* RECORDS TO USE
* START *

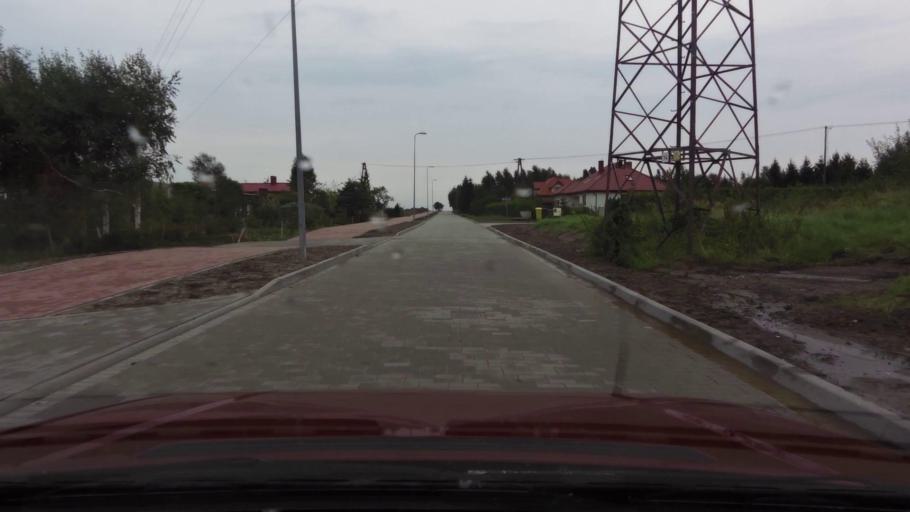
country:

* END *
* START *

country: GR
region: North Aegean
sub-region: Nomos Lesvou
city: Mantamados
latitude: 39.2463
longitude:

* END *
* START *

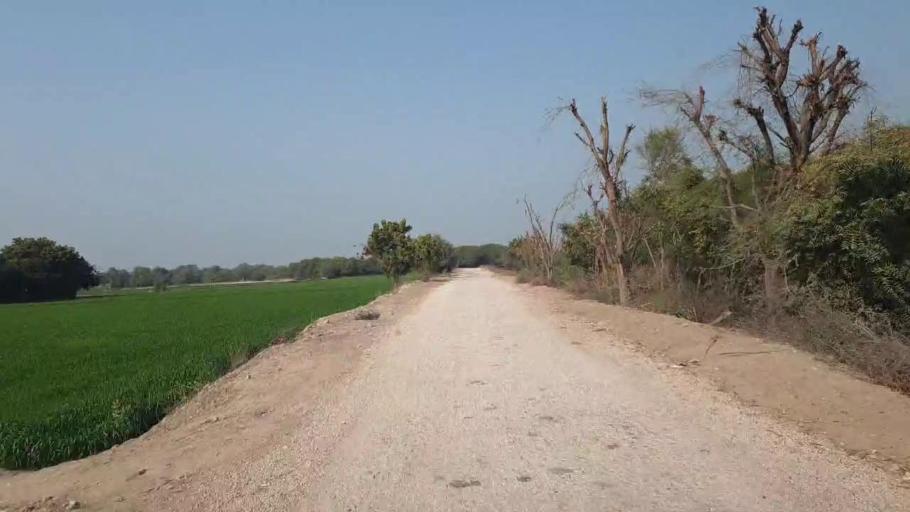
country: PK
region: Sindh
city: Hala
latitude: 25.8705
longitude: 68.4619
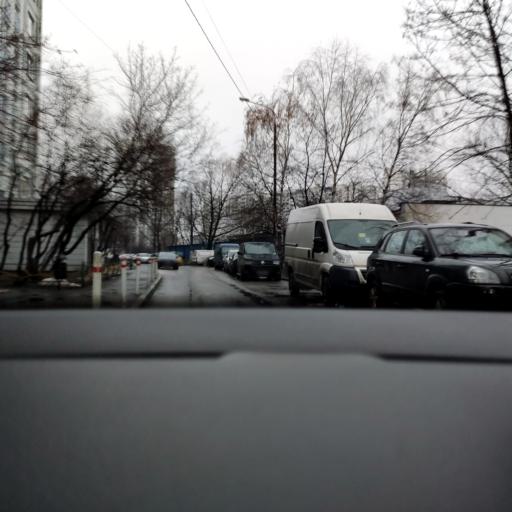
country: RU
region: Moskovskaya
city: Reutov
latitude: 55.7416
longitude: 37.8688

* END *

* DIRECTIONS FOR THIS TASK
Repeat the lines from the line with "longitude: 68.4619" to the line with "longitude: 37.8688", leaving out the pictures.

* WRITTEN SOLUTION
longitude: 68.4619
country: RU
region: Moskovskaya
city: Reutov
latitude: 55.7416
longitude: 37.8688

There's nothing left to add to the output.